Seteth looked suddenly uncomfortable, as if hiding something that I just exposed. He was part of the secrets of the church, mostly for his own protection and for Flayn's, so it wasn't as if he always told the truth. But if anything, Seteth only kept secrets about his past, not much more than that.
"Do you recall Tomas? Monica?"
I had no heartbeat, but I could have sworn I felt it for a moment. I put a hand to my forehead as dizziness suddenly set in again, but this time it passed quickly. "Solon and Kronya…" I whispered.
The war… the destruction of Remire, my banishment from this realm of the earth to that which only a god could escape, those mages in the Imperial Army…

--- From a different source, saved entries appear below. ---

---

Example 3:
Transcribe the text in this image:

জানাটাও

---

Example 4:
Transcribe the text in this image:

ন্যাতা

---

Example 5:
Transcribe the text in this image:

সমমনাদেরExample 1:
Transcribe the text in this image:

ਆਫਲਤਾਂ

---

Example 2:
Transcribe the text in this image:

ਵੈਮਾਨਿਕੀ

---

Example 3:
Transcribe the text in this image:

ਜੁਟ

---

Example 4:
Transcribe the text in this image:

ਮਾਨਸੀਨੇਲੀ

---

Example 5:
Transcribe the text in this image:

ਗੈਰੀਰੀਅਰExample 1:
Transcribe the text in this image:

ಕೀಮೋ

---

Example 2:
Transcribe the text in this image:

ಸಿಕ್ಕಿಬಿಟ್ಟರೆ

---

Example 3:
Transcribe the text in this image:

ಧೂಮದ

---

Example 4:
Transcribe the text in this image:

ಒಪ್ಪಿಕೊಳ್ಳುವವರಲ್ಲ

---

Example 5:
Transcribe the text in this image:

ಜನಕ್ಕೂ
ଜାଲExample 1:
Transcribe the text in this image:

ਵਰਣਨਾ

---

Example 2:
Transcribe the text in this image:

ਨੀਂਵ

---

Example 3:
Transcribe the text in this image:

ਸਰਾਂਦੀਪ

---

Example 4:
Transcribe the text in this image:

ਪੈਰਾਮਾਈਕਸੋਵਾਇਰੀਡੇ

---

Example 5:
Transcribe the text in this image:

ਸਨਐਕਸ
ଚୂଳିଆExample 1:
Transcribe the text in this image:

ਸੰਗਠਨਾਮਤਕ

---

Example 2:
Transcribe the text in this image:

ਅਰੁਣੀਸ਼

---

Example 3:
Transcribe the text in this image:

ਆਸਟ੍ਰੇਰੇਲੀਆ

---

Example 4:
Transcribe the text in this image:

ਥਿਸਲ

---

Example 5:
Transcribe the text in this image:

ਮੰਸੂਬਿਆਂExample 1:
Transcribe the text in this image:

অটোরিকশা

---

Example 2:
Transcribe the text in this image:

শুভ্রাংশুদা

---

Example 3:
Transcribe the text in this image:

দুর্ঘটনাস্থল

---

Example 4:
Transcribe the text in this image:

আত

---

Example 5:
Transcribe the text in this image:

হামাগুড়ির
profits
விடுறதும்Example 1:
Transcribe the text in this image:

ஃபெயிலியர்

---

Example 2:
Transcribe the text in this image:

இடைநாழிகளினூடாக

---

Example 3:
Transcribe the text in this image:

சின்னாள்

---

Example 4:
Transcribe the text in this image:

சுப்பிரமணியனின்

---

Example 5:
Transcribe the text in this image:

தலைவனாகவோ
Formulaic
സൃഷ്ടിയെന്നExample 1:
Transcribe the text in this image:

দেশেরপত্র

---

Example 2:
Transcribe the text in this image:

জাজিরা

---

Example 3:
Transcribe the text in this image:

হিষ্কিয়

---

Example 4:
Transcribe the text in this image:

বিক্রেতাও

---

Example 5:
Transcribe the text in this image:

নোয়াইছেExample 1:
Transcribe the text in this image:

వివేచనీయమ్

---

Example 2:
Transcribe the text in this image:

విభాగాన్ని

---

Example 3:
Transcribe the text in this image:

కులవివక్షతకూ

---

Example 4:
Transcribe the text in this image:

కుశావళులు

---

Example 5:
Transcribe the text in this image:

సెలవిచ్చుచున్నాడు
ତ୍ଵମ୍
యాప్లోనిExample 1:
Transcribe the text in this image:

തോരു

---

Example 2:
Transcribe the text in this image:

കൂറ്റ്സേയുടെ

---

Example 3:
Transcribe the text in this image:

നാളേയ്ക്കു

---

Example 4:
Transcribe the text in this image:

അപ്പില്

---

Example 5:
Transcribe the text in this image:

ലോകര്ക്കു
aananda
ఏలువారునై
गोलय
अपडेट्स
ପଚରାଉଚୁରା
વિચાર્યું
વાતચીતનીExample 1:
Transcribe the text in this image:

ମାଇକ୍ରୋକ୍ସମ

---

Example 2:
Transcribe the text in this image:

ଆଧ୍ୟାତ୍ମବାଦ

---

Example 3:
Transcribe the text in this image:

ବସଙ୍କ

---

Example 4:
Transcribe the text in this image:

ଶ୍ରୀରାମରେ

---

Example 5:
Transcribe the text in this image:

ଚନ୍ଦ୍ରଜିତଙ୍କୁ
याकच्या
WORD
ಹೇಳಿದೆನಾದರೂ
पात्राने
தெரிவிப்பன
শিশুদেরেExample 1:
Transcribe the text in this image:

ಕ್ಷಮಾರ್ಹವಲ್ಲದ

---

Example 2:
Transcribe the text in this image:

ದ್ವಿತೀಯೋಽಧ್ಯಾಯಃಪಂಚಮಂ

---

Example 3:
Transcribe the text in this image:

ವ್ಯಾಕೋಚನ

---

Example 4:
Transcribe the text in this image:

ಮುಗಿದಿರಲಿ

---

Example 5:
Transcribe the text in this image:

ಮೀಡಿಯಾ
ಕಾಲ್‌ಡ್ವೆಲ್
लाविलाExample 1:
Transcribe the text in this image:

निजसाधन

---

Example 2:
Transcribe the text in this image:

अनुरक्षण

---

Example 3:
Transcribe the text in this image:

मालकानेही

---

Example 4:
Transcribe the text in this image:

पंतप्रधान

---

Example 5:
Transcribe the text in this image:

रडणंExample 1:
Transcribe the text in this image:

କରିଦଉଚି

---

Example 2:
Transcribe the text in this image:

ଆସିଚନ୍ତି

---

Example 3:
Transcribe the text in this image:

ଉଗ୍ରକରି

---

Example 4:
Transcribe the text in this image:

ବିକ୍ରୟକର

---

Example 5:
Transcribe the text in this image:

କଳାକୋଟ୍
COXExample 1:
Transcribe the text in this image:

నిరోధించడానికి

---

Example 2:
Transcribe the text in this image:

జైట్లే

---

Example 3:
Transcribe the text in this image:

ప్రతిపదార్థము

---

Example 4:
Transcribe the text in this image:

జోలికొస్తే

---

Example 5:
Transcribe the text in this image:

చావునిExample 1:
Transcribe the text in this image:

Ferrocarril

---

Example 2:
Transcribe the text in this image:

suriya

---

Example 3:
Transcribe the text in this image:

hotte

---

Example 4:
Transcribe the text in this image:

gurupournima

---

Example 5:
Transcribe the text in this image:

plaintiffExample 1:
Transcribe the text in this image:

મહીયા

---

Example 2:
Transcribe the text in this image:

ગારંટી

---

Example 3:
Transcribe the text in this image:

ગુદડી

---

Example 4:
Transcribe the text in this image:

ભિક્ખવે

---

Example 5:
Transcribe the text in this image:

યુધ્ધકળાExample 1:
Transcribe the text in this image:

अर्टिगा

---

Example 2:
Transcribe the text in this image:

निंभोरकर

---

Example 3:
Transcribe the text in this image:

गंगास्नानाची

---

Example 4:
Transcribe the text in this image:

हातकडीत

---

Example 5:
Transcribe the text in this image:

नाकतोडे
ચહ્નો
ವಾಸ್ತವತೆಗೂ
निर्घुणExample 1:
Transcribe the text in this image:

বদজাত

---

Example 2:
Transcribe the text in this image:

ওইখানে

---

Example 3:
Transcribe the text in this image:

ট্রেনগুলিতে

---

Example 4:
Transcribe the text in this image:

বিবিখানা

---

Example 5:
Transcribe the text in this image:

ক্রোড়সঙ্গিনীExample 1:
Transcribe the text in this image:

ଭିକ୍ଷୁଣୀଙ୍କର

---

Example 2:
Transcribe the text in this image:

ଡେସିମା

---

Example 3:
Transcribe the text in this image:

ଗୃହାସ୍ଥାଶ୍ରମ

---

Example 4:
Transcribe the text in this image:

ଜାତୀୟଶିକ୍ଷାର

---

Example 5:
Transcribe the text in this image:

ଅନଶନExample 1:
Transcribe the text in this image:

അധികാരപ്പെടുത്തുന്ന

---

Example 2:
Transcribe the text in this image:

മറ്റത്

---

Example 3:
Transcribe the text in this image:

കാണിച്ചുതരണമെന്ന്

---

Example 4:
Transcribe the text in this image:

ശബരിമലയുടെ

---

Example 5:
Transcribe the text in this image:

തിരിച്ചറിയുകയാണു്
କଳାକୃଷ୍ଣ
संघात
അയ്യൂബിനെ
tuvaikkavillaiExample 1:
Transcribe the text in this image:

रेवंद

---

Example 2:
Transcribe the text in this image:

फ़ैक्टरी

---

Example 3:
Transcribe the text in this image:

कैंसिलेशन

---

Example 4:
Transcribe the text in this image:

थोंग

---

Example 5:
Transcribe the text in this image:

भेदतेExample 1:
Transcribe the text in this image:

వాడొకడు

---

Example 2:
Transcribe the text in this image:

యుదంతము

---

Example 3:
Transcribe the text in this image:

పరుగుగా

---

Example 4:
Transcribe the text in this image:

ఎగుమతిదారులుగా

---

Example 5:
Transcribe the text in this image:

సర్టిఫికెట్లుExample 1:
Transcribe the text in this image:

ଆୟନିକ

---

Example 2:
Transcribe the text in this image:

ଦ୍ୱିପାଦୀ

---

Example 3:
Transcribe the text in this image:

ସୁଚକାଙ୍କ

"Don't tell Rhea," I told Seteth again. "Do not get her involved. They'll kill her."
Seteth didn't agree. I could tell by the look in his eyes, the way his brow furrowed, the hesitance in his willingness to trust me once again. He would do anything to protect his only remaining family, but then again, Rhea knew how to fight the Agarthans. Still, we could not risk letting her fall.
"And you?" He was not one for physical contact, but he reached out and touched my arm. Was this the first time? "They will kill you, too Your Grace."
I stepped out of his reach and avoided his gaze. The image of the man saving me from the rogues flashed in my mind again. "I wonder…"
"Byleth?"
Just my name? Seteth was concerned. Had I said too much?
"In any case," I said, looking around the room at the men surrounding me, "we need to inform Dimitri about this. If this is bigger than just Hrym, we need to start preparing an army to take out the Agarthans."
"You return to the capital," Seteth agreed. "With your permission, I will begin mobilizing church troops to investigate any suspicious activity in the surrounding areas similar to the events in Hrym. If I hear anything, I will send a messenger to you immediately."
I nodded. "Please do."
What else did Seteth know? What else was connected to this disaster? Like the war, what else had the Agarthans put their tainted hands on?
"Felix, Sylvain." Seteth addressed my former students now, and both boys stood taller beside me. "Ensure that your professor makes it back to the capital safely."
Felix rolled his eyes, and Sylvain grinned, surely thinking something inappropriate. But once their initial reactions passed, I noticed that they had both taken a subtle step closer to me.
Except… I wasn't worried about myself. I had a feeling I was safe—for now.
No, I would have to make sure it was the other way around. I needed to protect those around me. Because if I didn't, there would be no one left to prevent another tragedy.
Author's Note: Remember when there was fluff just a few chapters ago? Ah, how long ago that seems.